First of all, it is obvious that when you shot a movie with very restricted means (the scenery and certain parts of dialogs seem extracted from a sitcom. Moreover, there are only five important actors plus a handful of extras), the result can't be convincing.
Then, the actors are really bad, especially Yolande Moreau. But the prize of the worst actress arguably goes to the non-existent, the inexpressive, the colorless Ophélie Winter. Why on earth did she have to get involved in that business?
The making is far from making up for the whole: it is flat, it lacks of liveliness and Philippe Muyl, the director neglected two significant details that would probably have contributed to the success of this comedy: the grain of madness and the logic of absurd humor.
So, if the director had used the two quoted details, the script in its general line could have given birth to a relevant black comedy. But it is not the case. There are too many predictable sudden new developments and the scriptwriters go from one idea to another without any logical liking and with a certain clumsiness.

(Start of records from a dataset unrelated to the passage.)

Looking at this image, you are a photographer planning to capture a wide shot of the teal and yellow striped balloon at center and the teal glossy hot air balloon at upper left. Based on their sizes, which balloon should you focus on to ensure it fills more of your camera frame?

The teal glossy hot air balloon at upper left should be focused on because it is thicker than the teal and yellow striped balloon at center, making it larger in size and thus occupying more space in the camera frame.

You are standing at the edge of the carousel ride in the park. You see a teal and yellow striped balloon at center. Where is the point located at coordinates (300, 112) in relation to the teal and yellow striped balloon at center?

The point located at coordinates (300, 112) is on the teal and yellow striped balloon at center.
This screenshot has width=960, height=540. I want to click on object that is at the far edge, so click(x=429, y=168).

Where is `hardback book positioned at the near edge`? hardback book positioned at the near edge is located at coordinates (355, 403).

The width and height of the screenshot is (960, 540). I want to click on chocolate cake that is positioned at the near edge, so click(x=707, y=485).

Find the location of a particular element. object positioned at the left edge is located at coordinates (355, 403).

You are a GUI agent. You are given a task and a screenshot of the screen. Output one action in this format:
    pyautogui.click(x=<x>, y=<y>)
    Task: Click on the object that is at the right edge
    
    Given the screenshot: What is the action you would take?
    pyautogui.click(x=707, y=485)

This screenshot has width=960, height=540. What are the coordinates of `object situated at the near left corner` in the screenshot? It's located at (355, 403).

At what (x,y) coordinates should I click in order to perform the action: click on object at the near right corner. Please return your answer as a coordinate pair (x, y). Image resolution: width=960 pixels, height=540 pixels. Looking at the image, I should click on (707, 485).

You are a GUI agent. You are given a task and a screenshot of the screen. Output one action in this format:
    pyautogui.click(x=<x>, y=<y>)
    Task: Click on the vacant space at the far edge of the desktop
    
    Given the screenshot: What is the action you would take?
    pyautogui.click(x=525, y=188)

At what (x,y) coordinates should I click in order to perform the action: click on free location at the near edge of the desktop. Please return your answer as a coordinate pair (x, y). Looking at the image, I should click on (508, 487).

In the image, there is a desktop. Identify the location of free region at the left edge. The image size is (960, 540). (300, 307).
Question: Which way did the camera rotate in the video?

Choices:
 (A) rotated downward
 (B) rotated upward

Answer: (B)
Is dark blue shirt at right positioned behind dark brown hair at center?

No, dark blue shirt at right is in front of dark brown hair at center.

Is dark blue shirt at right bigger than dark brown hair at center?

At last, the movie doesn't work because it uses stereotyped characters: Yolande Moreau is perhaps rich but she is ugly. As for Ophélie Winter, Didier Bourdon's secretary, the authors introduce her as a ravishing character.
In the end? There's nothing left but a flop. A British filmmaker like Charles Crichton would have been the perfect man for the job. Besides, the very end of the movie (when all the characters are on the plane) is an allusion to "A Fish Called Wanda" (1988).